El aeropuerto Dallas/Fort Worth estaba pintado con colores neutros y matices del beige y los suelos eran de baldosas coloreadas. Los pasillos eran anchos y estaban silenciosos a aquella hora. Un grupo de empresarios asiáticos nos adelantó en un chirriante cochecito eléctrico que emitía continuas notas agudas para advertir a los peatones desprevenidos. Las luces del techo nos ponía en la piel un suave tono de ictericia. Casi todos los establecimientos estaban cerrados y a oscuras. Dejamos atrás un restaurante y una mezcla de quiosco y tienda de regalos donde había libros encuadernados y de bolsillo, revistas del corazón, prensa diaria, salsas tejanas para barbacoa, libros de recetas tejanomexicanas y camisetas estampadas con motivos de Texas. La sección de recogida de los equipajes del vuelo 508 apareció ante nosotros, al otro lado de una puerta giratoria. Laura Huckaby pasó delante de mí y se detuvo titubeando en el umbral, como para orientarse. Al principio pensé que buscaba a alguien, pero por lo visto no era así.

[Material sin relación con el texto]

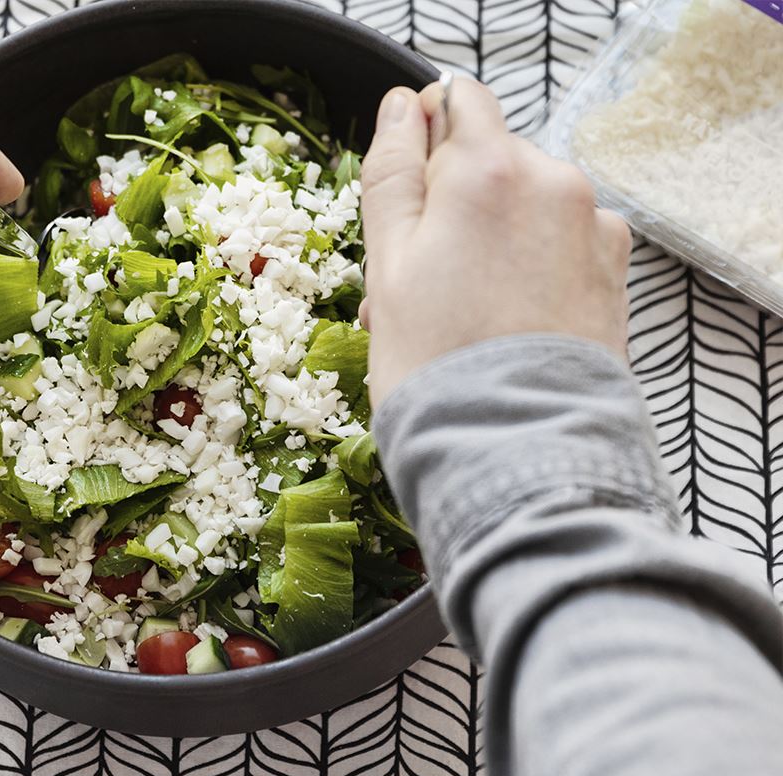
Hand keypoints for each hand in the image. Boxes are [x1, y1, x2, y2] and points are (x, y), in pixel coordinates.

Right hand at [359, 78, 630, 406]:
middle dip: (453, 208)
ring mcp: (592, 227)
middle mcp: (554, 182)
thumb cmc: (437, 364)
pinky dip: (531, 271)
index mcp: (489, 169)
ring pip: (525, 208)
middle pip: (490, 162)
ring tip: (459, 319)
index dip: (424, 138)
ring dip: (490, 244)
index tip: (406, 193)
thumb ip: (392, 174)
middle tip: (419, 286)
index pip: (458, 101)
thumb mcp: (387, 264)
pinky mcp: (615, 272)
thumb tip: (402, 108)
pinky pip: (561, 246)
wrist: (517, 446)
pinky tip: (503, 326)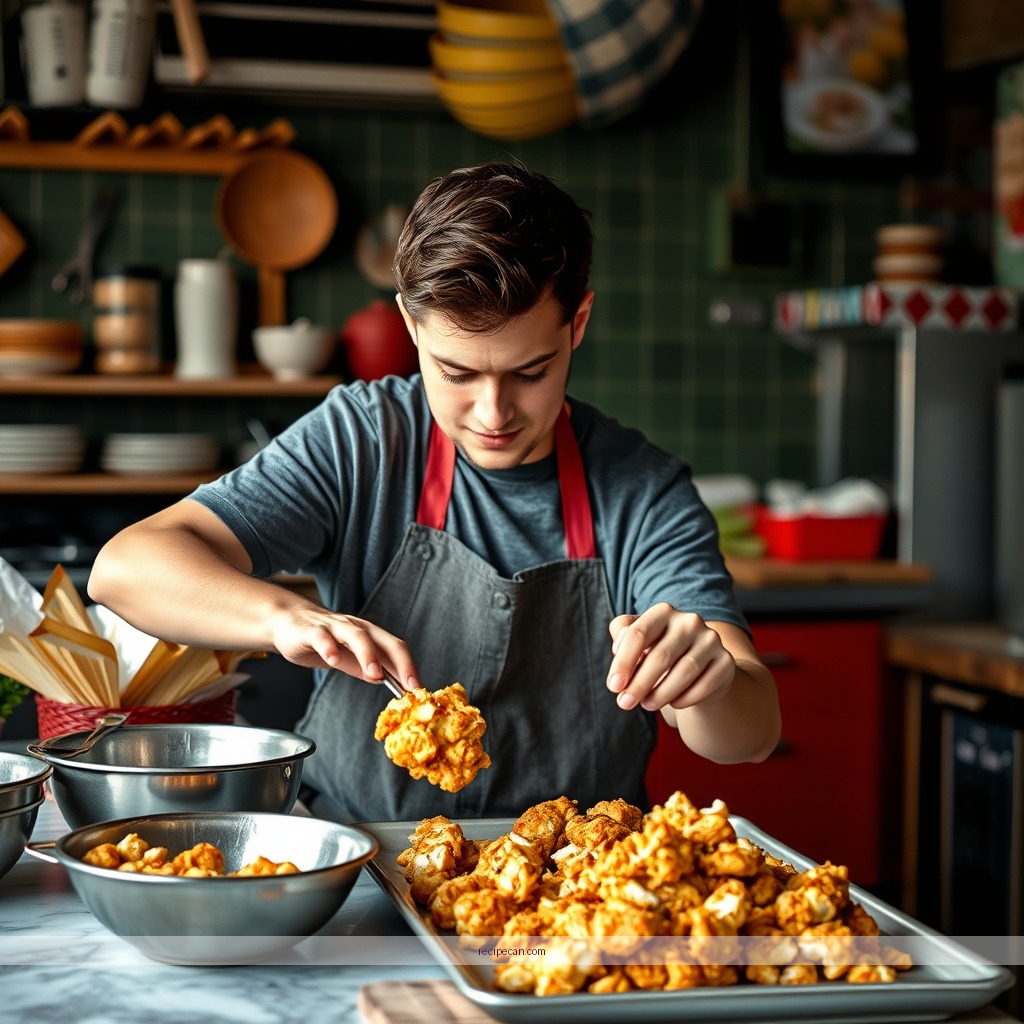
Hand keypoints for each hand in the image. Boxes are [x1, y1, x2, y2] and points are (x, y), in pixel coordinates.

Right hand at [269, 605, 419, 690]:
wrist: (286, 621)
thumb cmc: (319, 639)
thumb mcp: (345, 656)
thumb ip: (362, 668)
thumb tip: (384, 680)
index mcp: (368, 635)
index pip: (395, 649)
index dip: (409, 669)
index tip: (418, 691)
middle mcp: (356, 628)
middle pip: (384, 641)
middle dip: (400, 663)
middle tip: (408, 685)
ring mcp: (334, 627)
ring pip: (356, 636)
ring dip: (368, 655)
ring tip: (375, 675)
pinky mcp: (311, 630)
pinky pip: (322, 637)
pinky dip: (329, 648)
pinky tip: (332, 660)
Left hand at [606, 603, 734, 711]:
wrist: (698, 668)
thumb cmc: (659, 652)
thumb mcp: (638, 642)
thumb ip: (622, 637)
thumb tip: (618, 649)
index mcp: (663, 611)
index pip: (638, 634)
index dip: (623, 662)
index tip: (613, 687)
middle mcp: (690, 621)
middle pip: (660, 656)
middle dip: (639, 684)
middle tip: (625, 703)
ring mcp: (711, 640)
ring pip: (684, 672)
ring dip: (661, 694)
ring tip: (647, 705)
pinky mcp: (726, 661)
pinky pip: (705, 685)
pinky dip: (686, 698)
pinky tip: (675, 704)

La adelanté y me dirigí a la cinta móvil por la que saldrían los equipajes. No sabía qué estaba pasando. ¿Había tenido intención de bajar en Dallas desde el principio? ¿Había facturado el equipaje a Palm Beach o sólo a Dallas? A la izquierda había una fila de sillas de cromo y cuero de pega. Había un televisor en el rincón, en lo alto de la pared, y casi todas las cabezas estaban vueltas hacia él. En la pantalla se veían, en colores chillones, los restos de un avión estrellado hacía poco; una columna de humo negro se elevaba todavía del carbonizado fuselaje en un paisaje iluminado con crudeza. La informadora hablaba directamente a la cámara. Llevaba un abrigo de pelo de camello y la nieve caía a su alrededor. El viento le azotaba el pelo y coloreaba sus mejillas de rosa fuerte. El sonido era defectuoso, pero ninguno de los presentes tuvo ninguna duda sobre el contenido de sus comentarios. Me acerqué al depósito de agua y bebí en abundancia y con ruido.